In geography, he wrote a Descriptio Indiæ, a circumstantial description of the twenty-two provinces of India, of its cities, fortresses, and the most important smaller towns, together with an exact statement of geographical positions, calculated by means of a simple quadrant. The work also contains a large numbers of maps, plans, and sketches drawn by himself, and the list of geographical positions fills twenty-one quarto pages. He also prepared a large book of maps on the Ganges Basin, entitled: Cursus Gangæ fluvi Indiæ maximi, inde Priaga seu Elahbado Calcuttam usque ope acus magneticæ exploratus atque litteris mandatus aJ. T. S. J. (1765). The original map of the lower course of the river measures 15', that of the middle course, from Benares to Patna, measures 4' 3" square. In addition there is a map of similar dimensions of the Gagra, the whole accompanied by numerous notes, sketches of particular parts, and maps giving details. he also wrote a work on the regions containing the sources of the chief rivers of India.

In the field of religions he wrote Brahmanism, a work directed against the writings of the Irishman John Zephaniah Holwell and the Scotsman Alexander Dow. Others of his writings were on Indian polytheism, Indian asceticism, the religion of the Parsees, Islam, the relation of these religions to one another, etc. His writings in the department of the natural sciences are: astronomical observations on the sunspots and Zodiacal light, studies on Hindu astronomy, astrology, and cosmology, and descriptions and observations of the flora and fauna of India. He also wrote in Latin on the origin of Hindus and of their religion, an account in German of the expeditions of Nadir Shah to India, the deeds of the Mughal Shah Alam in Persian, and in French in incursions of the Afghans and the conquest of Delhi, and the contemporary history of India, 1757–64. In linguistics he wrote a Sanskrit-Parsee lexicon, treatises in Latin on the language of the Parsees, on the proper pronunciation of Latin, etc.

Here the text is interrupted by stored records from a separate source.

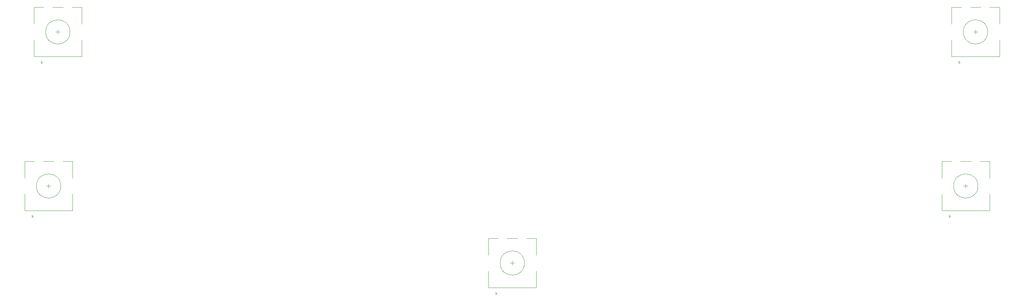
<source format=gbr>
G04 #@! TF.GenerationSoftware,KiCad,Pcbnew,(5.1.4)-1*
G04 #@! TF.CreationDate,2020-10-31T18:50:56-05:00*
G04 #@! TF.ProjectId,m3n3van,6d336e33-7661-46e2-9e6b-696361645f70,rev?*
G04 #@! TF.SameCoordinates,Original*
G04 #@! TF.FileFunction,Legend,Top*
G04 #@! TF.FilePolarity,Positive*
%FSLAX46Y46*%
G04 Gerber Fmt 4.6, Leading zero omitted, Abs format (unit mm)*
G04 Created by KiCad (PCBNEW (5.1.4)-1) date 2020-10-31 18:50:56*
%MOMM*%
%LPD*%
G04 APERTURE LIST*
%ADD10C,0.120000*%
G04 APERTURE END LIST*
D10*
X310475000Y-242555000D02*
X310475000Y-241555000D01*
X309975000Y-242055000D02*
X310975000Y-242055000D01*
X313975000Y-235955000D02*
X316375000Y-235955000D01*
X309175000Y-235955000D02*
X311775000Y-235955000D01*
X304575000Y-235955000D02*
X306975000Y-235955000D01*
X306375000Y-249255000D02*
X306675000Y-249555000D01*
X306375000Y-249855000D02*
X306375000Y-249255000D01*
X306675000Y-249555000D02*
X306375000Y-249855000D01*
X304575000Y-248155000D02*
X316375000Y-248155000D01*
X304575000Y-244055000D02*
X304575000Y-248155000D01*
X316375000Y-244055000D02*
X316375000Y-248155000D01*
X316375000Y-235955000D02*
X316375000Y-240055000D01*
X304575000Y-240055000D02*
X304575000Y-235955000D01*
X313475000Y-242055000D02*
G75*
G03X313475000Y-242055000I-3000000J0D01*
G01*
X196175000Y-223505000D02*
X196175000Y-222505000D01*
X195675000Y-223005000D02*
X196675000Y-223005000D01*
X199675000Y-216905000D02*
X202075000Y-216905000D01*
X194875000Y-216905000D02*
X197475000Y-216905000D01*
X190275000Y-216905000D02*
X192675000Y-216905000D01*
X192075000Y-230205000D02*
X192375000Y-230505000D01*
X192075000Y-230805000D02*
X192075000Y-230205000D01*
X192375000Y-230505000D02*
X192075000Y-230805000D01*
X190275000Y-229105000D02*
X202075000Y-229105000D01*
X190275000Y-225005000D02*
X190275000Y-229105000D01*
X202075000Y-225005000D02*
X202075000Y-229105000D01*
X202075000Y-216905000D02*
X202075000Y-221005000D01*
X190275000Y-221005000D02*
X190275000Y-216905000D01*
X199175000Y-223005000D02*
G75*
G03X199175000Y-223005000I-3000000J0D01*
G01*
X422235000Y-223505000D02*
X422235000Y-222505000D01*
X421735000Y-223005000D02*
X422735000Y-223005000D01*
X425735000Y-216905000D02*
X428135000Y-216905000D01*
X420935000Y-216905000D02*
X423535000Y-216905000D01*
X416335000Y-216905000D02*
X418735000Y-216905000D01*
X418135000Y-230205000D02*
X418435000Y-230505000D01*
X418135000Y-230805000D02*
X418135000Y-230205000D01*
X418435000Y-230505000D02*
X418135000Y-230805000D01*
X416335000Y-229105000D02*
X428135000Y-229105000D01*
X416335000Y-225005000D02*
X416335000Y-229105000D01*
X428135000Y-225005000D02*
X428135000Y-229105000D01*
X428135000Y-216905000D02*
X428135000Y-221005000D01*
X416335000Y-221005000D02*
X416335000Y-216905000D01*
X425235000Y-223005000D02*
G75*
G03X425235000Y-223005000I-3000000J0D01*
G01*
X424648000Y-185405000D02*
X424648000Y-184405000D01*
X424148000Y-184905000D02*
X425148000Y-184905000D01*
X428148000Y-178805000D02*
X430548000Y-178805000D01*
X423348000Y-178805000D02*
X425948000Y-178805000D01*
X418748000Y-178805000D02*
X421148000Y-178805000D01*
X420548000Y-192105000D02*
X420848000Y-192405000D01*
X420548000Y-192705000D02*
X420548000Y-192105000D01*
X420848000Y-192405000D02*
X420548000Y-192705000D01*
X418748000Y-191005000D02*
X430548000Y-191005000D01*
X418748000Y-186905000D02*
X418748000Y-191005000D01*
X430548000Y-186905000D02*
X430548000Y-191005000D01*
X430548000Y-178805000D02*
X430548000Y-182905000D01*
X418748000Y-182905000D02*
X418748000Y-178805000D01*
X427648000Y-184905000D02*
G75*
G03X427648000Y-184905000I-3000000J0D01*
G01*
X198461000Y-185405000D02*
X198461000Y-184405000D01*
X197961000Y-184905000D02*
X198961000Y-184905000D01*
X201961000Y-178805000D02*
X204361000Y-178805000D01*
X197161000Y-178805000D02*
X199761000Y-178805000D01*
X192561000Y-178805000D02*
X194961000Y-178805000D01*
X194361000Y-192105000D02*
X194661000Y-192405000D01*
X194361000Y-192705000D02*
X194361000Y-192105000D01*
X194661000Y-192405000D02*
X194361000Y-192705000D01*
X192561000Y-191005000D02*
X204361000Y-191005000D01*
X192561000Y-186905000D02*
X192561000Y-191005000D01*
X204361000Y-186905000D02*
X204361000Y-191005000D01*
X204361000Y-178805000D02*
X204361000Y-182905000D01*
X192561000Y-182905000D02*
X192561000Y-178805000D01*
X201461000Y-184905000D02*
G75*
G03X201461000Y-184905000I-3000000J0D01*
G01*
M02*

</source>
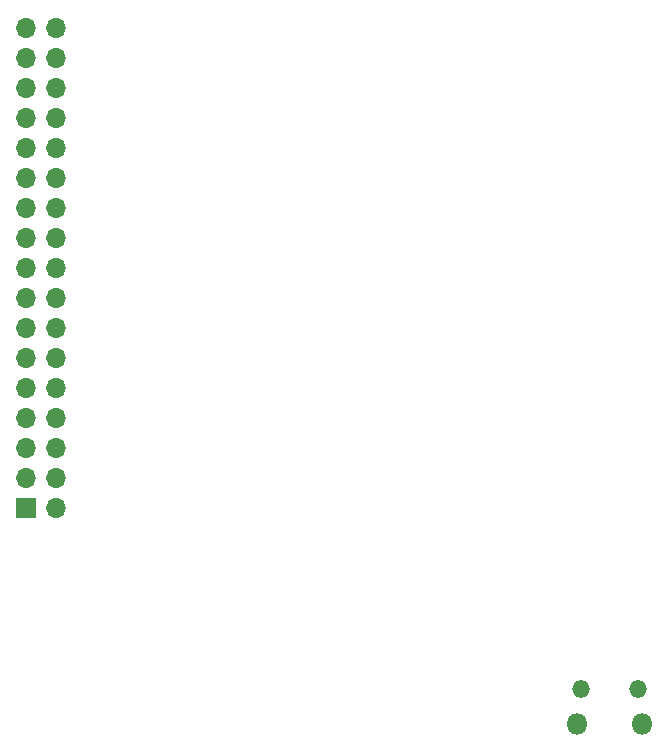
<source format=gbs>
G04 #@! TF.GenerationSoftware,KiCad,Pcbnew,8.0.9*
G04 #@! TF.CreationDate,2025-05-10T12:34:34+01:00*
G04 #@! TF.ProjectId,megaflash,6d656761-666c-4617-9368-2e6b69636164,rev?*
G04 #@! TF.SameCoordinates,Original*
G04 #@! TF.FileFunction,Soldermask,Bot*
G04 #@! TF.FilePolarity,Negative*
%FSLAX46Y46*%
G04 Gerber Fmt 4.6, Leading zero omitted, Abs format (unit mm)*
G04 Created by KiCad (PCBNEW 8.0.9) date 2025-05-10 12:34:34*
%MOMM*%
%LPD*%
G01*
G04 APERTURE LIST*
%ADD10O,1.800000X1.800000*%
%ADD11O,1.500000X1.500000*%
%ADD12R,1.700000X1.700000*%
%ADD13O,1.700000X1.700000*%
G04 APERTURE END LIST*
D10*
X123725000Y-112000000D03*
D11*
X123425000Y-108970000D03*
X118575000Y-108970000D03*
D10*
X118275000Y-112000000D03*
D12*
X71600000Y-93660000D03*
D13*
X74140000Y-93660000D03*
X71600000Y-91120000D03*
X74140000Y-91120000D03*
X71600000Y-88580000D03*
X74140000Y-88580000D03*
X71600000Y-86040000D03*
X74140000Y-86040000D03*
X71600000Y-83500000D03*
X74140000Y-83500000D03*
X71600000Y-80960000D03*
X74140000Y-80960000D03*
X71600000Y-78420000D03*
X74140000Y-78420000D03*
X71600000Y-75880000D03*
X74140000Y-75880000D03*
X71600000Y-73340000D03*
X74140000Y-73340000D03*
X71600000Y-70800000D03*
X74140000Y-70800000D03*
X71600000Y-68260000D03*
X74140000Y-68260000D03*
X71600000Y-65720000D03*
X74140000Y-65720000D03*
X71600000Y-63180000D03*
X74140000Y-63180000D03*
X71600000Y-60640000D03*
X74140000Y-60640000D03*
X71600000Y-58100000D03*
X74140000Y-58100000D03*
X71600000Y-55560000D03*
X74140000Y-55560000D03*
X71600000Y-53020000D03*
X74140000Y-53020000D03*
M02*

</source>
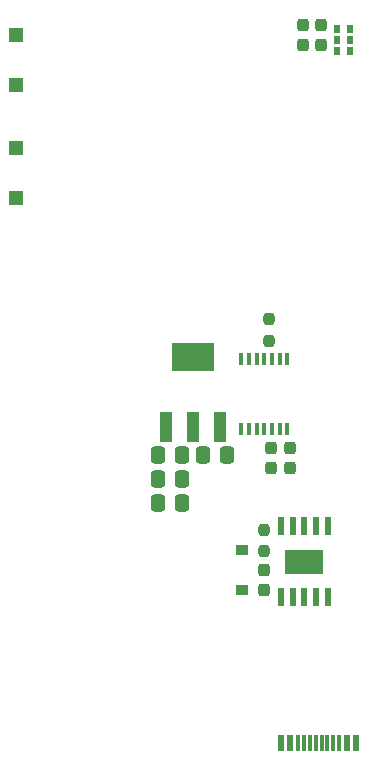
<source format=gtp>
%TF.GenerationSoftware,KiCad,Pcbnew,9.0.6*%
%TF.CreationDate,2025-12-14T22:48:58+01:00*%
%TF.ProjectId,ledBrain,6c656442-7261-4696-9e2e-6b696361645f,rev?*%
%TF.SameCoordinates,Original*%
%TF.FileFunction,Paste,Top*%
%TF.FilePolarity,Positive*%
%FSLAX46Y46*%
G04 Gerber Fmt 4.6, Leading zero omitted, Abs format (unit mm)*
G04 Created by KiCad (PCBNEW 9.0.6) date 2025-12-14 22:48:58*
%MOMM*%
%LPD*%
G01*
G04 APERTURE LIST*
G04 Aperture macros list*
%AMRoundRect*
0 Rectangle with rounded corners*
0 $1 Rounding radius*
0 $2 $3 $4 $5 $6 $7 $8 $9 X,Y pos of 4 corners*
0 Add a 4 corners polygon primitive as box body*
4,1,4,$2,$3,$4,$5,$6,$7,$8,$9,$2,$3,0*
0 Add four circle primitives for the rounded corners*
1,1,$1+$1,$2,$3*
1,1,$1+$1,$4,$5*
1,1,$1+$1,$6,$7*
1,1,$1+$1,$8,$9*
0 Add four rect primitives between the rounded corners*
20,1,$1+$1,$2,$3,$4,$5,0*
20,1,$1+$1,$4,$5,$6,$7,0*
20,1,$1+$1,$6,$7,$8,$9,0*
20,1,$1+$1,$8,$9,$2,$3,0*%
G04 Aperture macros list end*
%ADD10R,0.600000X1.500000*%
%ADD11R,3.300000X2.100000*%
%ADD12RoundRect,0.250000X-0.337500X-0.475000X0.337500X-0.475000X0.337500X0.475000X-0.337500X0.475000X0*%
%ADD13R,0.990000X0.880000*%
%ADD14R,1.200000X1.200000*%
%ADD15RoundRect,0.237500X0.237500X-0.300000X0.237500X0.300000X-0.237500X0.300000X-0.237500X-0.300000X0*%
%ADD16R,1.100000X2.500000*%
%ADD17R,3.600000X2.340000*%
%ADD18RoundRect,0.237500X-0.237500X0.250000X-0.237500X-0.250000X0.237500X-0.250000X0.237500X0.250000X0*%
%ADD19RoundRect,0.237500X-0.237500X0.300000X-0.237500X-0.300000X0.237500X-0.300000X0.237500X0.300000X0*%
%ADD20R,0.600000X1.375000*%
%ADD21R,0.300000X1.375000*%
%ADD22RoundRect,0.237500X0.237500X-0.250000X0.237500X0.250000X-0.237500X0.250000X-0.237500X-0.250000X0*%
%ADD23R,0.300000X0.990000*%
%ADD24R,0.570000X0.640000*%
G04 APERTURE END LIST*
D10*
%TO.C,U3*%
X172800000Y-84900000D03*
X173800000Y-84900000D03*
X174800000Y-84900000D03*
X175800000Y-84900000D03*
X176800000Y-84900000D03*
X176800000Y-78900000D03*
X175800000Y-78900000D03*
X174800000Y-78900000D03*
X173800000Y-78900000D03*
X172800000Y-78900000D03*
D11*
X174800000Y-81900000D03*
%TD*%
D12*
%TO.C,C4*%
X162362500Y-74920000D03*
X164437500Y-74920000D03*
%TD*%
%TO.C,C7*%
X166182500Y-72900000D03*
X168257500Y-72900000D03*
%TD*%
D13*
%TO.C,D1*%
X169500000Y-84280000D03*
X169500000Y-80900000D03*
%TD*%
D12*
%TO.C,C5*%
X162362500Y-76940000D03*
X164437500Y-76940000D03*
%TD*%
D14*
%TO.C,SW2*%
X150370000Y-46890000D03*
X150370000Y-51090000D03*
%TD*%
D15*
%TO.C,C3*%
X171400000Y-84290000D03*
X171400000Y-82565000D03*
%TD*%
D16*
%TO.C,U4*%
X163040000Y-70470000D03*
X165340000Y-70470000D03*
X167640000Y-70470000D03*
D17*
X165340000Y-64530000D03*
%TD*%
D14*
%TO.C,SW3*%
X150370000Y-37290000D03*
X150370000Y-41490000D03*
%TD*%
D18*
%TO.C,R1*%
X171800000Y-61357500D03*
X171800000Y-63182500D03*
%TD*%
D15*
%TO.C,C1*%
X173540000Y-73962500D03*
X173540000Y-72237500D03*
%TD*%
%TO.C,C9*%
X176190000Y-38152500D03*
X176190000Y-36427500D03*
%TD*%
D19*
%TO.C,C2*%
X172000000Y-72237500D03*
X172000000Y-73962500D03*
%TD*%
D20*
%TO.C,USB1*%
X172800000Y-97205000D03*
X173600000Y-97205000D03*
D21*
X174750000Y-97205000D03*
X175750000Y-97205000D03*
X176250000Y-97205000D03*
X177250000Y-97205000D03*
D20*
X179200000Y-97205000D03*
X178400000Y-97205000D03*
D21*
X177750000Y-97205000D03*
X176750000Y-97205000D03*
X175250000Y-97205000D03*
X174250000Y-97205000D03*
%TD*%
D22*
%TO.C,Rset1*%
X171400000Y-81012500D03*
X171400000Y-79187500D03*
%TD*%
D23*
%TO.C,U5*%
X173350000Y-64770000D03*
X172700000Y-64770000D03*
X172050000Y-64770000D03*
X171400000Y-64770000D03*
X170750000Y-64770000D03*
X170100000Y-64770000D03*
X169450000Y-64770000D03*
X169450000Y-70630000D03*
X170100000Y-70630000D03*
X170750000Y-70630000D03*
X171400000Y-70630000D03*
X172050000Y-70630000D03*
X172700000Y-70630000D03*
X173350000Y-70630000D03*
%TD*%
D24*
%TO.C,MIC2*%
X177530000Y-36770000D03*
X177530000Y-37710000D03*
X177530000Y-38650000D03*
X178690000Y-38650000D03*
X178690000Y-37710000D03*
X178690000Y-36770000D03*
%TD*%
D12*
%TO.C,C6*%
X162362500Y-72900000D03*
X164437500Y-72900000D03*
%TD*%
D15*
%TO.C,C8*%
X174670000Y-38152500D03*
X174670000Y-36427500D03*
%TD*%
M02*

</source>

Tiefenthaler sent these works in manuscript partly to the Danish scholar Dr. Kratzenstein in Copenhagen, partly to the French orientalist and geographer A. H. Anquetil-Duperron (1731–1805). The latter praised the value and importance of the works, especially those on geography, in his address before the French Academy of Sciences (Journal des Scavans, Dec., 1776), and made the writing of Tiefenthaler partly accessible to the academic world in his Recherches hist. et géogr. sur l'Inde (1786), and also in his Carte général du cours du Gange et du Gagra dressée par les cartes particuliéres du P. Tieffenthaler (Paris, 1784). A part of the manuscripts in Copenhagen were obtained by the German scholar Johann Bernoulli of Berlin who used them in connection with the Recherches of Anquetil for the work Des Pater Joseph Tieffenthalers d. Ges. Jesu. und apost. Missionarius in Indien historisch-geographische Beschreibung von Hindustan . . . (3 vols., quarto, Berlin-Gotha, 1785–87). The greater part of the first two volumes is devoted to Tiefenthaler's writings, his maps, and sketches. the French edition, entitled Description hist. et géogr. de l'Inde . . . appeared in Berlin in three vols. (1786–91). A large part of his manuscripts are probably still extant in Paris and Copenhagen.